### Work order 1
Can you echo the trading-systems post word for word, beginning at the words "January 4 2004, 10:46" and stopping after "at the chart."?
### Work order 2
Does each statement below agree with the trading-systems post? For each, answer yes or no and quote the exact words of the post that decide it.
(a) The track record of the systems is given for the years 1972 to 2002.
(b) The free systems work only on the Nasdaq 100.
(c) Howard found the RSI approach about 50% right at 1 week.

━━ Given passage ━━

January 4 2004, 7:49 AM 

Check out ‘fundadvice.com’ for 4 free systems that work on both the SP500 and Nasdaq 100.

there current position is 100% long - see
www.fundadvice.com.

A full explanation of their equity trading models is available @ www.fundadvice.com/modelsexplained.html#sys4

The track record of these systems from 1972 to 2002 can be viewed @ www.fundadvice.com/modelsexplainedtable1.html.

They will even e-mail you each time a new signal is given by on off these models @ www.fundadvice.com/newsubform.html

These systems do not seem to return the same as the COT approach but I think they are still worth looking at.

Regards
Andy

 
 
Howard

Re: Systems

January 4 2004, 10:46 AM 

Larry,
I've tried this on large companies (orcl, ibm, jnj etc) that seem to have good moves up and down by just looking at the chart.
1. MACD above .25 or below .25 and starts to turn. (about 50% right at 1 week) so I went no further.
2.RSI over or under (33% right at 1 week so I went no further.

━━━
━━ Data listing ━━

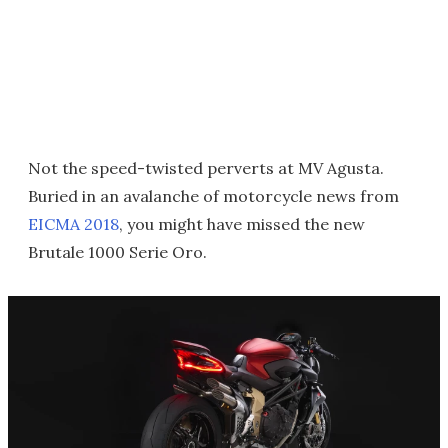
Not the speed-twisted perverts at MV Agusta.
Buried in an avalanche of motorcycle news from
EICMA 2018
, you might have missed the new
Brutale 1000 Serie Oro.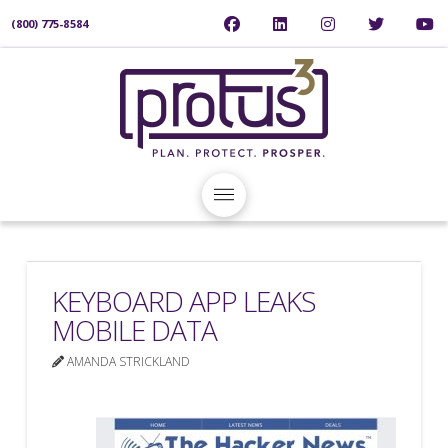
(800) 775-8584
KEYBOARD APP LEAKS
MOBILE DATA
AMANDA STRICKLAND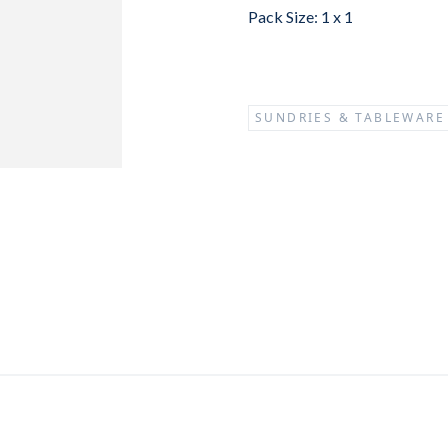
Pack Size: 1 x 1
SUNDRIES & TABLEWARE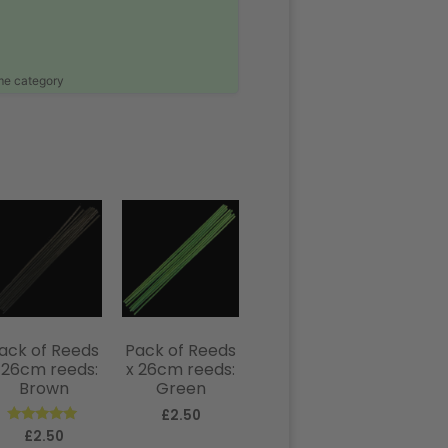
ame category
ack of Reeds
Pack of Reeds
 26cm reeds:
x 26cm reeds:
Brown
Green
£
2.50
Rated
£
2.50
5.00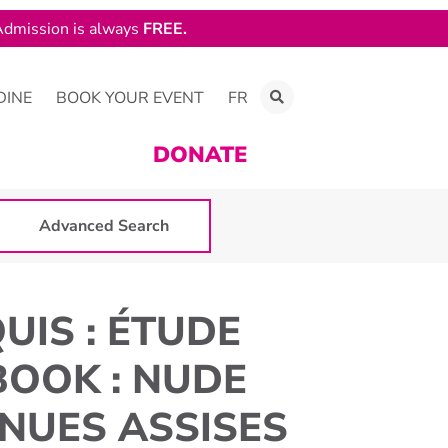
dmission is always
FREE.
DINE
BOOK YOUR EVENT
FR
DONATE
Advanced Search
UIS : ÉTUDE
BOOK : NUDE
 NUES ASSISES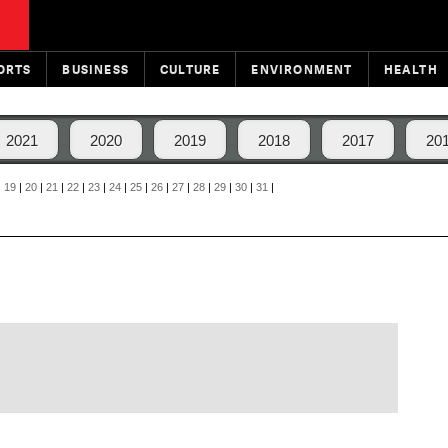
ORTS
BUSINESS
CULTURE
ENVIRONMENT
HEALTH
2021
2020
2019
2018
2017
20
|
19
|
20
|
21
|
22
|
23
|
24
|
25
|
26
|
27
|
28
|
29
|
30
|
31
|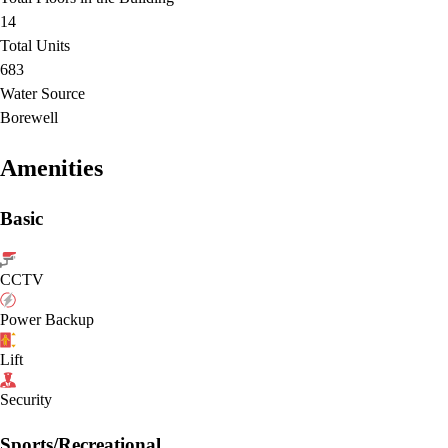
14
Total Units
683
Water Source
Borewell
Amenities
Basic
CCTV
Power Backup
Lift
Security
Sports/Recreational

━━━

### Response box 1
January 4 2004, 10:46 AM 

Larry,
I've tried this on large companies (orcl, ibm, jnj etc) that seem to have good moves up and down by just looking at the chart.

### Response box 2
(a) Yes: "The track record of these systems from 1972 to 2002 can be viewed"
(b) No: "4 free systems that work on both the SP500 and Nasdaq 100"
(c) No: "RSI over or under (33% right at 1 week"